====== Exercise materials

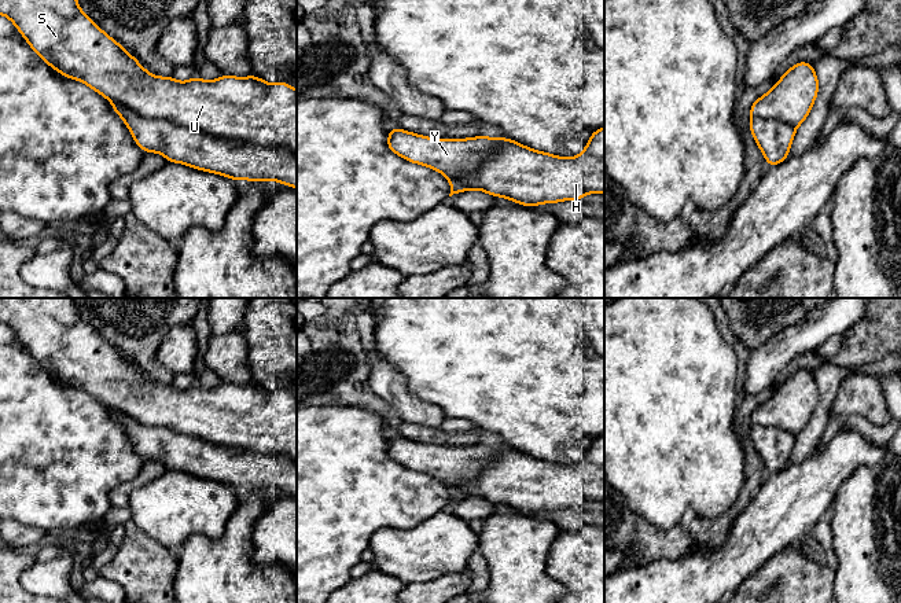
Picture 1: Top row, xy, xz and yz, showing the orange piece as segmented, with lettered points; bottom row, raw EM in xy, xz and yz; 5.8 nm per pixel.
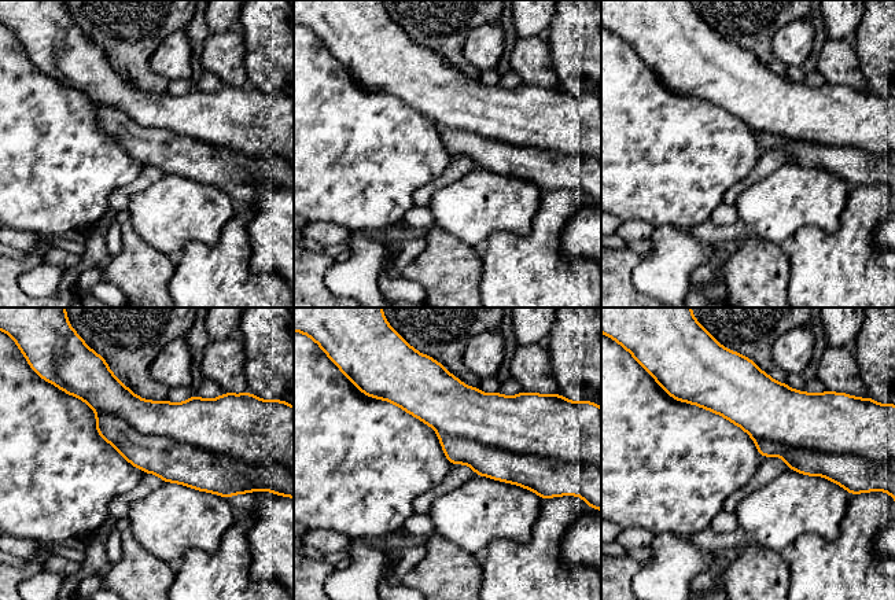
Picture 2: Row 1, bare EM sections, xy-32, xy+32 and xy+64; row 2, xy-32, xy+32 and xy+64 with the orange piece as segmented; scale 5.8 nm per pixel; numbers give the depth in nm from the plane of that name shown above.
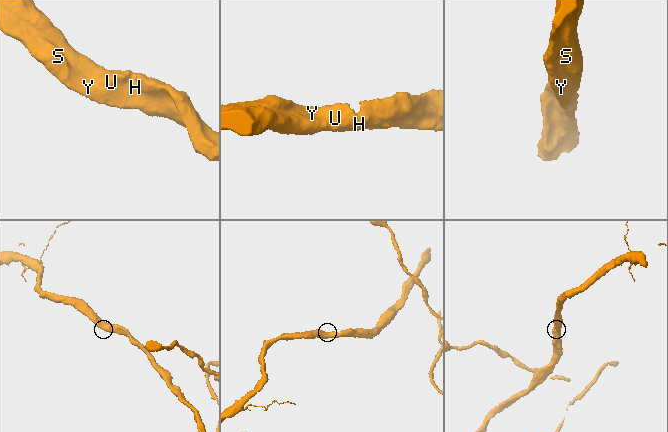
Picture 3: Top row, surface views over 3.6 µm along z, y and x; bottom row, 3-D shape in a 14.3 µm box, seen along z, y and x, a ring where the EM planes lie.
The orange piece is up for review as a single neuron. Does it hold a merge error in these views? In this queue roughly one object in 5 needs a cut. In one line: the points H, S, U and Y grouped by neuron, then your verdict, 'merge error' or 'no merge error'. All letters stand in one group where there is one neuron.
H S U Y; no merge error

============

* [Exercise details]
Using the material, count the lines where the word "bottom" appears. Give the number by itself.

* [Task response]
2